投機筋は6月2日までの週にCOMEX金のネットロングを18週間ぶりの高水準となる111,341枚に増やしたことが、CFTCのデータで明らかになった。14,410枚の増加は複数週にわたる積み上げトレンドを延長するもので、機関投資家が金の強気エクスポージャーを拡大し、ネットポジションは1月下旬以来の最高水準に押し上げられた。データによると、この積み上がりは新規のロングポジションとショートカバーの両方によってもたらされた。
銅のネットロングは77,131枚に上昇し、5年以上ぶりの高水準となった。これは商品先物取引委員会(CFTC)の週間建玉明細(Commitments of Traders)報告書による。銅ポジションの積み上がりは、産業需要への信頼感の高まりと世界経済回復への期待を反映している。銅は経済活動のバロメーターとして広く見なされている。今回の5年ぶりの高水準は、2025年の大半を通じて見られた、貿易政策の不確実性が工業用金属センチメントに重しとなっていた慎重なポジショニングからの大きな転換を示している。

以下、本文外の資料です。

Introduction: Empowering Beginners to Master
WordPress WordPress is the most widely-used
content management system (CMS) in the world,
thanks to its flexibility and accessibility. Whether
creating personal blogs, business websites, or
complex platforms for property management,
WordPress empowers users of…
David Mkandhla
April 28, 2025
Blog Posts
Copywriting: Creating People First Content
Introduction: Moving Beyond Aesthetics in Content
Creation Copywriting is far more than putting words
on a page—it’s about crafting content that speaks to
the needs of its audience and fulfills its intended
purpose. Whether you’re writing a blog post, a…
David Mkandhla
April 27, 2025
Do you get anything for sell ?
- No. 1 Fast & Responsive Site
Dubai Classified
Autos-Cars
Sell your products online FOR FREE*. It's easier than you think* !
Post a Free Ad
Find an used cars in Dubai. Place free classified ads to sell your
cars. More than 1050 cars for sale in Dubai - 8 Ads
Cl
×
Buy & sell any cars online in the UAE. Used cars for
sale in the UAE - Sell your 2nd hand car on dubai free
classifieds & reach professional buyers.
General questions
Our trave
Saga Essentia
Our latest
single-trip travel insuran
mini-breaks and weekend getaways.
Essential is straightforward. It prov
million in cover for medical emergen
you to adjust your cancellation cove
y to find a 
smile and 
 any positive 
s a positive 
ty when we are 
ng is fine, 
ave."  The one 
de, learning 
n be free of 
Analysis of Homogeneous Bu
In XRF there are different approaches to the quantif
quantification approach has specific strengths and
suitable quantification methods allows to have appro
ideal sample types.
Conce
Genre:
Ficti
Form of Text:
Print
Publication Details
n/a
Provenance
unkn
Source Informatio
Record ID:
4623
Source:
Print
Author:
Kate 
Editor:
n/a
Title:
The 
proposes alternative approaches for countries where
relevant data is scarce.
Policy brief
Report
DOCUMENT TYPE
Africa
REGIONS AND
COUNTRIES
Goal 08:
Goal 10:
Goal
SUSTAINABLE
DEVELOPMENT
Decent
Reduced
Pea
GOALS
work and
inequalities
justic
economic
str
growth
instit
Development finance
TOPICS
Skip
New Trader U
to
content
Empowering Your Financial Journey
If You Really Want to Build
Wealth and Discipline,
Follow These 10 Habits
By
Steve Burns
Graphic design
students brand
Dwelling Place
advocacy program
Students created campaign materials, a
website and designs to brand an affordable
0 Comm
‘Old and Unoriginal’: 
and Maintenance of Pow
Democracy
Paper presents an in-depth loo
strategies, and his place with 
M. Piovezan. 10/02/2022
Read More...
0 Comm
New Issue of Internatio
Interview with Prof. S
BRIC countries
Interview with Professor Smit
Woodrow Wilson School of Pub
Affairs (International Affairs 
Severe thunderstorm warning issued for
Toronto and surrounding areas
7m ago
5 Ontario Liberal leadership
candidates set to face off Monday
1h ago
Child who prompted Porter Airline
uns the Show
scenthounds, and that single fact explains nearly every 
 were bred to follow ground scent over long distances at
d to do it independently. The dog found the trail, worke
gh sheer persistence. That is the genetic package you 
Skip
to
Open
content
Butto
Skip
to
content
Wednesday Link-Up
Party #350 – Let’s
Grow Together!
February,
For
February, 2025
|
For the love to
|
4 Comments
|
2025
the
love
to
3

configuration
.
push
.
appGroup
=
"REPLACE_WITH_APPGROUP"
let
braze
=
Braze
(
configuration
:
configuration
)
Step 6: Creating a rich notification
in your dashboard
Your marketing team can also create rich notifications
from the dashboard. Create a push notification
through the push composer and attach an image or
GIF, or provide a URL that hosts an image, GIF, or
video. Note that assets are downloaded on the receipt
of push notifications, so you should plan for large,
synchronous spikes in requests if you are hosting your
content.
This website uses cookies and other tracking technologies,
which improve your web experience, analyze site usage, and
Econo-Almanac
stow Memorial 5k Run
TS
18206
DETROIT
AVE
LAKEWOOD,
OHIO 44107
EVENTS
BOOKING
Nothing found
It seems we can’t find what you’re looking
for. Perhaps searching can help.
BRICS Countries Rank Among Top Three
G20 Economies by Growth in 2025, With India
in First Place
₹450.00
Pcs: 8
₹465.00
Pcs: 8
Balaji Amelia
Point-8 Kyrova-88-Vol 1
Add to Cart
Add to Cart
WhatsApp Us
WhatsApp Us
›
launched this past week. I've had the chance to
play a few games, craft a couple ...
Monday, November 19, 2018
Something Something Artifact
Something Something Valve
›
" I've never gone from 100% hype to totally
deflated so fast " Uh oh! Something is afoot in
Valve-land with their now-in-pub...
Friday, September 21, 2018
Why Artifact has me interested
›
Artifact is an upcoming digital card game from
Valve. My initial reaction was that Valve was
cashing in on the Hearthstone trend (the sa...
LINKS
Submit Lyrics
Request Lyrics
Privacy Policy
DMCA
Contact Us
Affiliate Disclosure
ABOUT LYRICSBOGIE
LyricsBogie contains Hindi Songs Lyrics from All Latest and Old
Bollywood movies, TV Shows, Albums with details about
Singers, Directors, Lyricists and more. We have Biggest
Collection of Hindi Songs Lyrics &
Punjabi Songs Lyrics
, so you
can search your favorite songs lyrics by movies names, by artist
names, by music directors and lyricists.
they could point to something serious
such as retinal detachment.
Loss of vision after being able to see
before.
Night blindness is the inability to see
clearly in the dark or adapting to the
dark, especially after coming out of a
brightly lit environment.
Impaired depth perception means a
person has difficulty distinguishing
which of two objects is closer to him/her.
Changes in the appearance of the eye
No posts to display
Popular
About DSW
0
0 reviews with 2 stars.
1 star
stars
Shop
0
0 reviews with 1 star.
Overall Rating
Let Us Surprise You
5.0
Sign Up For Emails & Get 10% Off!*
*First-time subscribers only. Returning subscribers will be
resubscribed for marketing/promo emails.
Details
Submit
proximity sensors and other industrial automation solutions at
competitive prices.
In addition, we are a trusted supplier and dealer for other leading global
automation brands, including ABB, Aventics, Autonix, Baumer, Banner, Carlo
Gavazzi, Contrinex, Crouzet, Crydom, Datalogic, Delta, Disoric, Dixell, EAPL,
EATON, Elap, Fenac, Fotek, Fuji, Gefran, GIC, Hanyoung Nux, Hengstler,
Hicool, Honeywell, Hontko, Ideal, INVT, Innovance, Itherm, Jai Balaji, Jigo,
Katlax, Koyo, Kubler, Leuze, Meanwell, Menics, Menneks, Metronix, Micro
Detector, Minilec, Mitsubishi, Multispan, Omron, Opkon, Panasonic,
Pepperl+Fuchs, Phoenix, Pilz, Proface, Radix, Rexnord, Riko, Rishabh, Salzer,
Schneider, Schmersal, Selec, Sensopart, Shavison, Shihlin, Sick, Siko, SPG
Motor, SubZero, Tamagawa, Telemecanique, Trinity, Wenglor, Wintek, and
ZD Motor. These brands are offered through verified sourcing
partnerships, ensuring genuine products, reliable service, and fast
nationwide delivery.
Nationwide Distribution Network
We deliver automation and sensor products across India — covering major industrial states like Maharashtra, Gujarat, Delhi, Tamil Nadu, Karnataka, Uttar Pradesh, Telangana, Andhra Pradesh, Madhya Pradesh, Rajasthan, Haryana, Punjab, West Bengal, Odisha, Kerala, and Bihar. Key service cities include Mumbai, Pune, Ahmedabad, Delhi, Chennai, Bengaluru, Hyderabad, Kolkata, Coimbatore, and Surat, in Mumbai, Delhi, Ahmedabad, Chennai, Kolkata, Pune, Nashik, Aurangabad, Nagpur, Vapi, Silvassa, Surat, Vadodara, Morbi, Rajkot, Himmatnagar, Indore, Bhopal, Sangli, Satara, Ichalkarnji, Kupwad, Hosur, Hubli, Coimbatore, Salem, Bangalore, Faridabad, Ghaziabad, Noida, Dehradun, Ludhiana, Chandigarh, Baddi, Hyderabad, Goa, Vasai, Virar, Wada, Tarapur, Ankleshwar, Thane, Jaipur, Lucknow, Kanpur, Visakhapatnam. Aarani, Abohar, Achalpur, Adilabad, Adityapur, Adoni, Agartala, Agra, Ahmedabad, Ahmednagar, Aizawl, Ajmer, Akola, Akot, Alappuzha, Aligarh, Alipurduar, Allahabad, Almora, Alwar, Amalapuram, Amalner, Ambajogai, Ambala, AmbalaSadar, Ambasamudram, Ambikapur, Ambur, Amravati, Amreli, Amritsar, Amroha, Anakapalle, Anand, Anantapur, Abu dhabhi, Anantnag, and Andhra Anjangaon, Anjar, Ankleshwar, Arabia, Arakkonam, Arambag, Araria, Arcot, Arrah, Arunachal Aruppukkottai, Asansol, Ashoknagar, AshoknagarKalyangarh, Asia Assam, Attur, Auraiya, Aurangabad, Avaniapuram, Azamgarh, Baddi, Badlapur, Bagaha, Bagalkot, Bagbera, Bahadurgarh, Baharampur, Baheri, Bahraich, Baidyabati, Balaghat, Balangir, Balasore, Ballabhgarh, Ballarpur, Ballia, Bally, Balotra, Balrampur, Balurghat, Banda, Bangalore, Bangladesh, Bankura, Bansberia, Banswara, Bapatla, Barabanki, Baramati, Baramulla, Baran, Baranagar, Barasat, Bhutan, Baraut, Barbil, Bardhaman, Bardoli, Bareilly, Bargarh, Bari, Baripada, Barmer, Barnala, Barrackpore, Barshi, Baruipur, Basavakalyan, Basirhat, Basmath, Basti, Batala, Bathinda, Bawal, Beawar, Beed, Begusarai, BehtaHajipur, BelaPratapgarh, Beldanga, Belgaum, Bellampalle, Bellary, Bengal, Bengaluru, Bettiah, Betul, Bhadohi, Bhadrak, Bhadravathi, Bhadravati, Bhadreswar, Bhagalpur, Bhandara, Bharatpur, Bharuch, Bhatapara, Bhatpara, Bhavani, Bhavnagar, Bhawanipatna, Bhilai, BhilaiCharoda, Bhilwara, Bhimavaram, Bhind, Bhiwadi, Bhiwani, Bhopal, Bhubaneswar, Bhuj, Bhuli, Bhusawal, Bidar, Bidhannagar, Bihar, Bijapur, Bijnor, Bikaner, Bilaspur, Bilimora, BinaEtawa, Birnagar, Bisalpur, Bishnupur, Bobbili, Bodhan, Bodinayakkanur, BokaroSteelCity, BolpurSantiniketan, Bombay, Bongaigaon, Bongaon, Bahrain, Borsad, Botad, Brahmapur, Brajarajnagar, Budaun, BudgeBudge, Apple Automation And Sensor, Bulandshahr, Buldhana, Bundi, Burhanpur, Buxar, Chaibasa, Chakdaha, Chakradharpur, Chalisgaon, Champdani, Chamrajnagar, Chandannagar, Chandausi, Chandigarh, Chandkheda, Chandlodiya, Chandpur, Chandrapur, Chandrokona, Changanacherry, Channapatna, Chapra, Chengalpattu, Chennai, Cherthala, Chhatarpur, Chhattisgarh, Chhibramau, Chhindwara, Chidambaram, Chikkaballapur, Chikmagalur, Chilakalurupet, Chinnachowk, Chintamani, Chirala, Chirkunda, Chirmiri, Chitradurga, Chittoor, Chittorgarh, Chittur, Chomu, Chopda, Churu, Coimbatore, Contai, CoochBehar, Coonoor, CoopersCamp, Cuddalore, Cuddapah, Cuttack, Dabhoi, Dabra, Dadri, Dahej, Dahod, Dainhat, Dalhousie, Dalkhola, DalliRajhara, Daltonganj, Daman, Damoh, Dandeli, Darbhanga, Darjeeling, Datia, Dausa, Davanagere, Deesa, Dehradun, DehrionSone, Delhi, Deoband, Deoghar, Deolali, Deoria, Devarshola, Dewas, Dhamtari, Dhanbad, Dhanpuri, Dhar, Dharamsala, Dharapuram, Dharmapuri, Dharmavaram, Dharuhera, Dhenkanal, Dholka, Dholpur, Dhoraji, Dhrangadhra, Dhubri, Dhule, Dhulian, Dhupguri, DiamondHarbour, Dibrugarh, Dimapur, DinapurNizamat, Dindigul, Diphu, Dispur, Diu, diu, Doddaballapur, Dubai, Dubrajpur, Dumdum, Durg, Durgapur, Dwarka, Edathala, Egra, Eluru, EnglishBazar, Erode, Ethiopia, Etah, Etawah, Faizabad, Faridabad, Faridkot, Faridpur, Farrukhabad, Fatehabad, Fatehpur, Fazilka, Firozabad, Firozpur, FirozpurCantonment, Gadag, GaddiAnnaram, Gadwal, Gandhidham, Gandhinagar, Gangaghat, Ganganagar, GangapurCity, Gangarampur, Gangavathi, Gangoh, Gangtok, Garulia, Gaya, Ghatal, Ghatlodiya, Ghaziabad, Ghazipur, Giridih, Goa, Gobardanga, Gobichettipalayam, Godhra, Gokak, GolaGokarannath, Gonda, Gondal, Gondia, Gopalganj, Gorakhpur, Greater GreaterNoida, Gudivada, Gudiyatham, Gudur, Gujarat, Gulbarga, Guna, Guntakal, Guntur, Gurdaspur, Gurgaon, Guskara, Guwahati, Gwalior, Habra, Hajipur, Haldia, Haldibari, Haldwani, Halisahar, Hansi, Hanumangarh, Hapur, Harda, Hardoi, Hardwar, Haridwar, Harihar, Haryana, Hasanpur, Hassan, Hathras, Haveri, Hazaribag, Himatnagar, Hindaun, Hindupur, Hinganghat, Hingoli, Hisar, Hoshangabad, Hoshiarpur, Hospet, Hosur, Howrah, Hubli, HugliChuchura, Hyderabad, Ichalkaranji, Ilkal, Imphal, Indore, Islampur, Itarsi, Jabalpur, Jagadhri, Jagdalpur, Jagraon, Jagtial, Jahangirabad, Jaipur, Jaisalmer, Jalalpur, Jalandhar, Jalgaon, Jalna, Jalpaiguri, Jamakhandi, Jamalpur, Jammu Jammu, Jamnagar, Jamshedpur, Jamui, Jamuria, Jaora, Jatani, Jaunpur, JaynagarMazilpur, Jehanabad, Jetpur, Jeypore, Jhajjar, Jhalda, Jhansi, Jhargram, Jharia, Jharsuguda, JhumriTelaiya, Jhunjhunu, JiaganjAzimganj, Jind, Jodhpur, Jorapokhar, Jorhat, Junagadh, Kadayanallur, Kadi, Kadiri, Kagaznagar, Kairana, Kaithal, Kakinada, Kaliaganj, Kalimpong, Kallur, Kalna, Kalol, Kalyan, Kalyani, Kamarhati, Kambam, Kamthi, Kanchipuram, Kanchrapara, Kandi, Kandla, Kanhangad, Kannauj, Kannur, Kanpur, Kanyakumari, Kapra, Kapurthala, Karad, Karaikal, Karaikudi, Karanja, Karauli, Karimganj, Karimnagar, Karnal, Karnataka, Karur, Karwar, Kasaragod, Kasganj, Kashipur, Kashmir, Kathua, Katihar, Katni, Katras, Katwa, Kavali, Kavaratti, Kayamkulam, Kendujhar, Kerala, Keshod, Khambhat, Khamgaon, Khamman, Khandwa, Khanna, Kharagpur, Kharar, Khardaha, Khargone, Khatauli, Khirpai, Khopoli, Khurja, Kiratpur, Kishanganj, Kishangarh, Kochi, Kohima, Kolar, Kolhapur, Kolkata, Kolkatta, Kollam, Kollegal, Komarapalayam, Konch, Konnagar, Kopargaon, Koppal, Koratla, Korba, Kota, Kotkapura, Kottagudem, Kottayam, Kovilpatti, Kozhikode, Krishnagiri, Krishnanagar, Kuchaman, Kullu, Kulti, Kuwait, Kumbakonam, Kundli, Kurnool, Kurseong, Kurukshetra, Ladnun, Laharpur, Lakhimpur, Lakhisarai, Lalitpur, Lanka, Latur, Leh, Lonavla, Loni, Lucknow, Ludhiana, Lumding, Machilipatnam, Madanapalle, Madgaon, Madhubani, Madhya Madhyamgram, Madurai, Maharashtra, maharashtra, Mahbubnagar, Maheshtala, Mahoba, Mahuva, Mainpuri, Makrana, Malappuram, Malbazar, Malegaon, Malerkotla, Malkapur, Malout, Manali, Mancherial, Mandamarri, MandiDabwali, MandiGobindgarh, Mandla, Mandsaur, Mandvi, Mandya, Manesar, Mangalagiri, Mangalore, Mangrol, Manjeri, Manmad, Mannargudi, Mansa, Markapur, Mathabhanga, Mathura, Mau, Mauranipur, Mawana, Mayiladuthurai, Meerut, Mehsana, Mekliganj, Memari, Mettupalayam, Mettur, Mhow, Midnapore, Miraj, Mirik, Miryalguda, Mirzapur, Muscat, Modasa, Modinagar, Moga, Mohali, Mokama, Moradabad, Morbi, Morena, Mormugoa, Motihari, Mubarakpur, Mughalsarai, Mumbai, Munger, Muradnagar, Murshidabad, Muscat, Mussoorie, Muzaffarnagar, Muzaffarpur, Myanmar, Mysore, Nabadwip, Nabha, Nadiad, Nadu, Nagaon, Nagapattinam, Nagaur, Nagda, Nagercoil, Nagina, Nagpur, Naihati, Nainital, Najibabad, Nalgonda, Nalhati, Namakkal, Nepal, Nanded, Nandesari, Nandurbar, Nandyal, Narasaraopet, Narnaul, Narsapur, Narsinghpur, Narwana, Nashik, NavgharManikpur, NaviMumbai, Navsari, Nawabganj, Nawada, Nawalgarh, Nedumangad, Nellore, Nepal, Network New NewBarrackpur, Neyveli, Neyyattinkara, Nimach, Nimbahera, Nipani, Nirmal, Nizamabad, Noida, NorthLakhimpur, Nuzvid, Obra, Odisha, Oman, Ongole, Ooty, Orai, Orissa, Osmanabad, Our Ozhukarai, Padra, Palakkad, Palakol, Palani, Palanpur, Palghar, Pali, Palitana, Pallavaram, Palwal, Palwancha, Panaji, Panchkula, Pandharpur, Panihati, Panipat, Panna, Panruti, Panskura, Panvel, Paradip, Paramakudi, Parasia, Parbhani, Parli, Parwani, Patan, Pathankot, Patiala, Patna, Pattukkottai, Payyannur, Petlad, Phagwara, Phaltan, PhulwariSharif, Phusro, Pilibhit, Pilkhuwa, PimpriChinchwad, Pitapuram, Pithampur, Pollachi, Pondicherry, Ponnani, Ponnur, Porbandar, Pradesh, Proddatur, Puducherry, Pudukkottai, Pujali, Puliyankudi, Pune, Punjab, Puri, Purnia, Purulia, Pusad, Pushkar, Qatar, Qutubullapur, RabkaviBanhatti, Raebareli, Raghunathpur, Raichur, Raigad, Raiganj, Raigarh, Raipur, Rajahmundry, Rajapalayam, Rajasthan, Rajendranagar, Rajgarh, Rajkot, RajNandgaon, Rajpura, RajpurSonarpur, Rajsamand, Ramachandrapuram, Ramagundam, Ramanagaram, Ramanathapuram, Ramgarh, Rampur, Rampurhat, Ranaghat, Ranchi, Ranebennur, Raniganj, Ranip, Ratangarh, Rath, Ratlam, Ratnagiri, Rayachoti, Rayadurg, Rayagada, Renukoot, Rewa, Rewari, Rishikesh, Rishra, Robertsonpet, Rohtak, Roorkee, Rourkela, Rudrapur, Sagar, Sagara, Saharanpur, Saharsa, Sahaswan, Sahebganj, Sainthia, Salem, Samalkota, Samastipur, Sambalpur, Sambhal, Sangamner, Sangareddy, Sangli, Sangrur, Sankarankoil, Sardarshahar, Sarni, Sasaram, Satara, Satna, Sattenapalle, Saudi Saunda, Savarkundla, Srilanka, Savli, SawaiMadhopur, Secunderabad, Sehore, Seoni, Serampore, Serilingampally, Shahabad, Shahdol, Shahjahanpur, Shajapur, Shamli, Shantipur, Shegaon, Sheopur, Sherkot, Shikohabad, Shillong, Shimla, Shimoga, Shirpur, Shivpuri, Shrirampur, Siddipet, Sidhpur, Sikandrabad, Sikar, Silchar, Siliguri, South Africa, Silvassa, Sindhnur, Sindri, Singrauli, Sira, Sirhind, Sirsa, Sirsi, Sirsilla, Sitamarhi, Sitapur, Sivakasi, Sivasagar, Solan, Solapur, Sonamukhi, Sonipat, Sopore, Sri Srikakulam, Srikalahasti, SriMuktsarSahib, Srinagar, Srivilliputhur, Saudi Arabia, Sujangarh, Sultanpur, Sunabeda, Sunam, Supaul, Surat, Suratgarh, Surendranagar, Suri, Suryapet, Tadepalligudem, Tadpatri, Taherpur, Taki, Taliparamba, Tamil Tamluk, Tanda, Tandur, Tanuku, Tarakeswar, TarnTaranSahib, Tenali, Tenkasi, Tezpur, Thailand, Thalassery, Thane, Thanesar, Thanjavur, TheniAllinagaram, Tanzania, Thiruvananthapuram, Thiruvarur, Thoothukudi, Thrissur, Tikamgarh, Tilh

他の貴金属では、シルバーのネットロングは10,433枚に減少し、ここまでの上昇を受けた一部利益確定を示唆している。プラチナのネットロングは11,974枚に低下し、10週間ぶりの低水準となった。一方、パラジウムのネットショートは前の報告期間から3,476枚に縮小し、この自動車触媒金属への弱気賭けがやや減少したことを示している。
金ポジションの持続的な積み上がりは、機関投資家が金をヘッジ資産およびインフレヘッジとして確信していることを示しており、短期的には価格上昇を支える可能性がある。しかし、金と銅の両方でネットロングが高水準にあることは、センチメントが変化した場合に急反転するリスクを高めている。銅の5年ぶりの高値は、トレーダーが建設や再生可能エネルギーといったセクターからの需要拡大を織り込んでいることを示唆している。金と銅の両方が複数期間の高値にあるというダイバージェンスは、市場がマクロの不確実性をヘッジしつつ、同時に産業回復に賭けている状況を反映している。6月9日までの週をカバーする次回のCFTCレポートで、これらのトレンドが継続したかどうかが明らかになる。
本記事は情報提供のみを目的としており、投資助言を構成するものではありません。